El-Meghaïer : Tous autour d’une même table

Les réunions à caractère familial sont très importantes dans la wilaya d’El Meghaïer durant le mois de Ramadhan.
Tous les membres de la famille, épouses et enfants, se réunissent autour de la table des parents ou des beaux-parents tout au long du mois sacré. «Pour nous, le mois de Ramadhan est celui de la «lema» (rassemblement). On le passe avec les parents ou avec la belle famille», confie une mère de famille habitant la wilaya. Bien que les traditions culinaires aient quelque peu changé au cours des dernières années, certains plats sont restés «sacrés».
Au moment du ftour, en guise d’entrée, les familles d’El Meghaïer prennent généralement de la dobara aux pois-chiches ou bien aux fèves après la rupture du jeûne avec des dattes et du petit-lait. «Naguère, les familles se contentaient de dattes, de la dobara ou bien de chorba mermez (orge). Il n’y avait pas de deuxième plat. Mais depuis quelques années, notre table se trouve garnie avec des boureks ou brik et d’autres plats, algérois surtout», explique-t-elle. Selon elle, les sauces rouges sont privilégiées durant le mois de jeûne. Par contre, les sucreries, kelb el louz et zlabiya n’ont fait leur apparition qu’au cours des dernières années.
Auparavant, les habitants passaient leurs soirées avec du thé et des cacahuètes. «La galette, cela dit, est un élément culinaire important. Personne ne peut s’en passer. Surtout celle fourrée à la graisse qu’il faut consommer très chaude», ajoute-t-elle.

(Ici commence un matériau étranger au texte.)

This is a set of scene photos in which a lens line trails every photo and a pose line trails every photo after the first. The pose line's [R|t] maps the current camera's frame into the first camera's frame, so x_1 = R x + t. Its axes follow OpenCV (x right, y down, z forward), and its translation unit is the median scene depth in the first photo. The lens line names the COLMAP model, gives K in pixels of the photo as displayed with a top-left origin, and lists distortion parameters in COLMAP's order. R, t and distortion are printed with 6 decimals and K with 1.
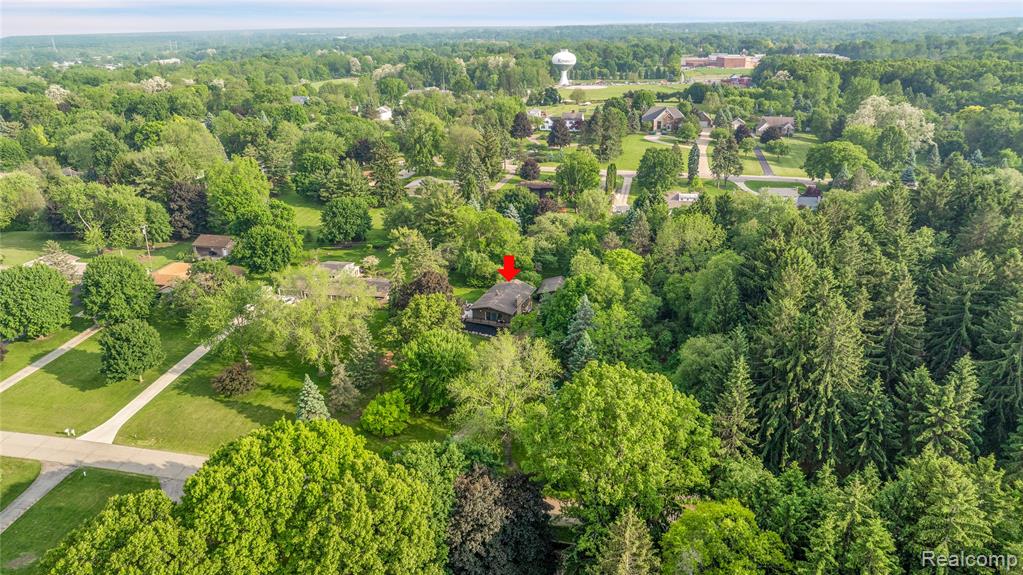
lens RADIAL K [[721.5, 0, 511.5], [0, 721.5, 287.5], [0, 0, 1]] dist [-0.034840, 0.030778]
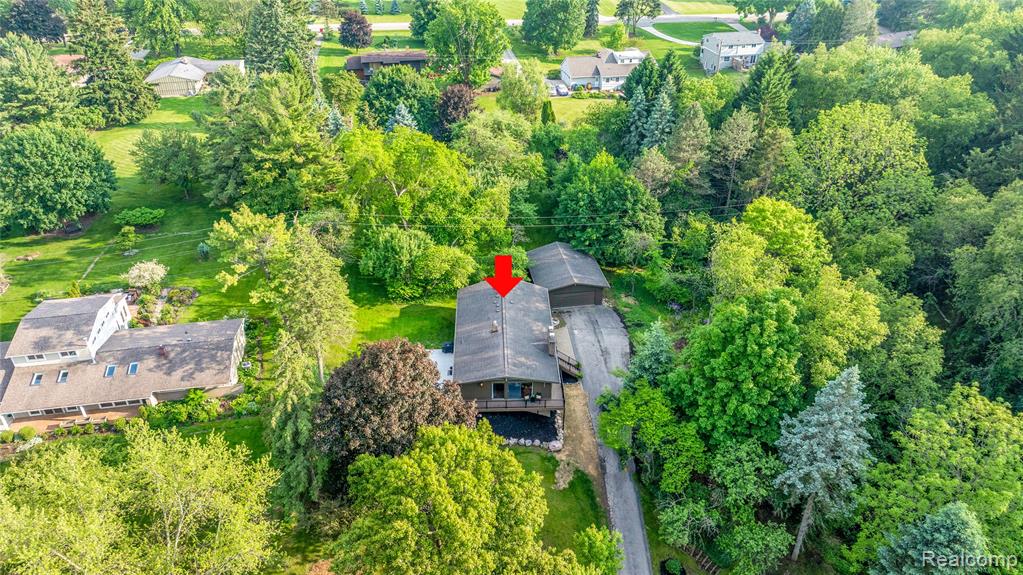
lens RADIAL K [[721.5, 0, 511.5], [0, 721.5, 287.5], [0, 0, 1]] dist [-0.034840, 0.030778]
pose [[0.926924, -0.189421, 0.323930, -0.090215], [0.121873, 0.968411, 0.217550, -0.067318], [-0.354906, -0.162174, 0.920729, 0.350110]]
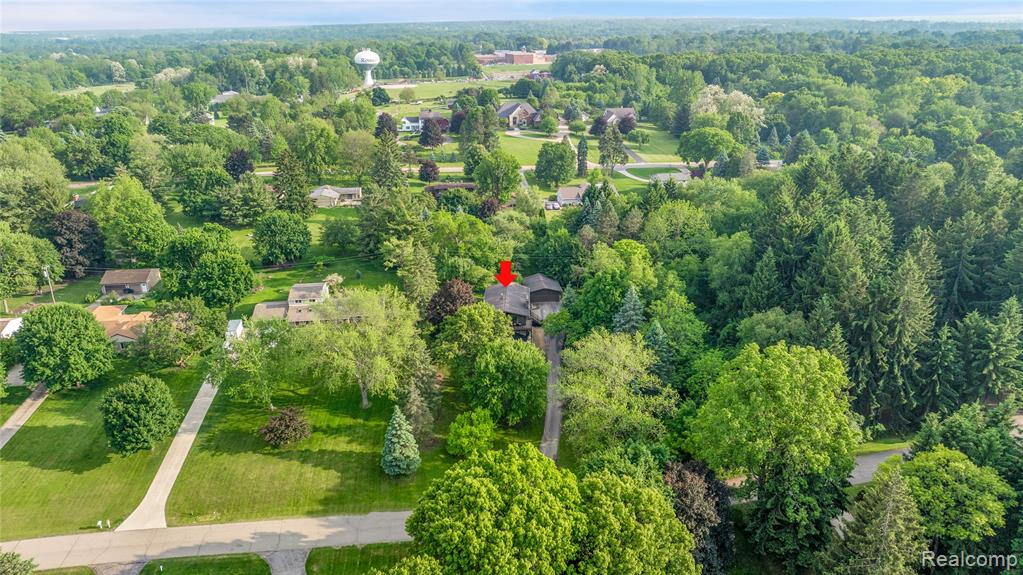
lens RADIAL K [[721.5, 0, 511.5], [0, 721.5, 287.5], [0, 0, 1]] dist [-0.034840, 0.030778]
pose [[0.946669, -0.111566, 0.302275, -0.180039], [0.111085, 0.993632, 0.018840, -0.012857], [-0.302452, 0.015743, 0.953034, 0.038318]]
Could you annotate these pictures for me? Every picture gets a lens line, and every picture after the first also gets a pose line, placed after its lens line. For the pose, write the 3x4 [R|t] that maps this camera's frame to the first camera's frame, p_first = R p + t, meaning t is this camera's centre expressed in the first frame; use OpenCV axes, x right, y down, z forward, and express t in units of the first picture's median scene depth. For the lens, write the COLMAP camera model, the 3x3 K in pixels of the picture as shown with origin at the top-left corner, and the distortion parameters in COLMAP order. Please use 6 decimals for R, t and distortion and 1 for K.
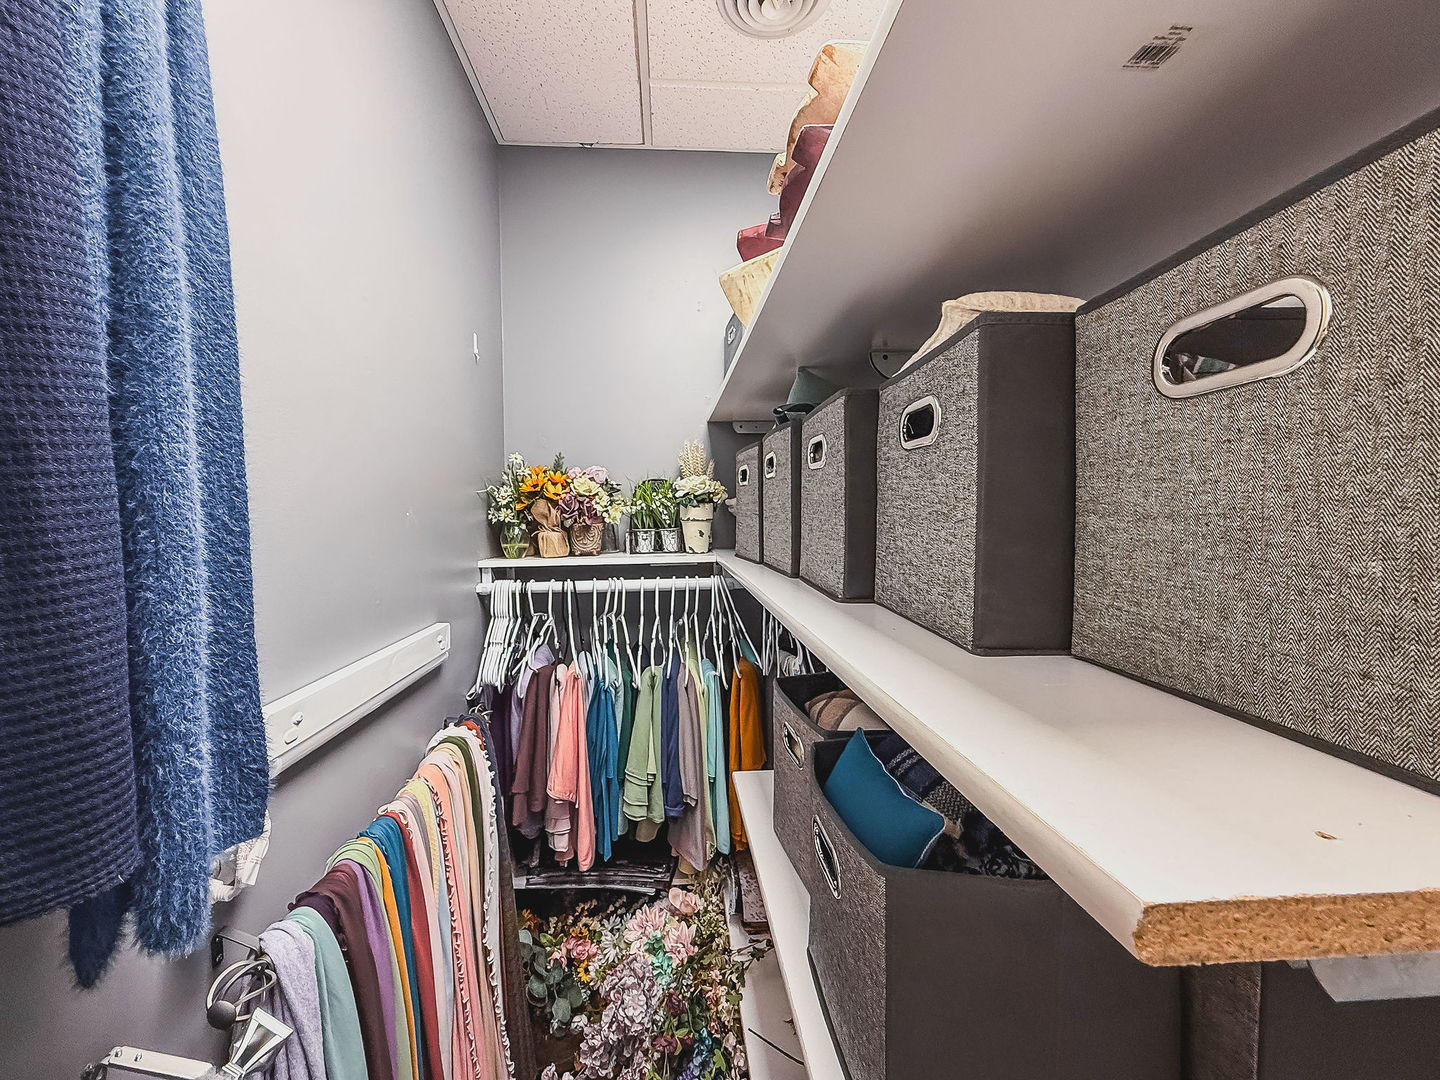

Outre celle fourrée à la graisse, il existe deux autres types de galettes dans cette région. La grosse est préparée avec un extra en levure boulangère et l’autre fine avec beaucoup d’huile. Dans les autres occasions, comme les fêtes religieuses, plusieurs plats traditionnels sont proposés aux invités. La «Chekhchoukha» tout d’abord, en sauce rouge dont la viande est marinée et cuite à la vapeur et la «Dchicha». C’est un plat de pâtes traditionnelles très fines cuisinées avec une sauce au Mermez et au poulet. La wilaya est connue également pour le «Batout», une sorte de «Zviti» à la sauce rouge.
Seulement, dans ce dernier, les légumes sont cuits contrairement au Batout. «Nous sommes aussi connus par «Mekhtouma», une sorte de Mhadjeb. On prépare une pâte, on la farcit d’une sauce tomate puis, on la couvre avec une autre pâte», précise notre interlocutrice. Le couscous fait aussi partie de nos traditions culinaires, mais il est souvent préparé avec une plante connue sous le nom de «Bendreg». «Cette dernière ressemble beaucoup aux épinards», rapporte le gérant d’un restaurant de la région, spécialisé dans la gastronomie traditionnelle.